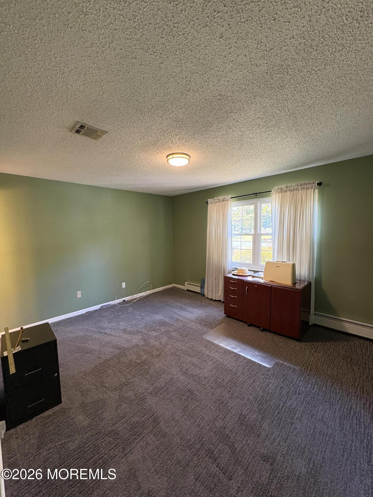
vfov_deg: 102.1
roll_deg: +1.4
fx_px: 201
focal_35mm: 14
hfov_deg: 85.7
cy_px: 248
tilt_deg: -5.2
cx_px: 186
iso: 250
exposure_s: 1/60
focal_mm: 2.22
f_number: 2.2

*****

Assignment: Give back the lines above exactly, from the one with "roll_deg: +1.4" through the last line.

Answer to the exercise:
roll_deg: +1.4
fx_px: 201
focal_35mm: 14
hfov_deg: 85.7
cy_px: 248
tilt_deg: -5.2
cx_px: 186
iso: 250
exposure_s: 1/60
focal_mm: 2.22
f_number: 2.2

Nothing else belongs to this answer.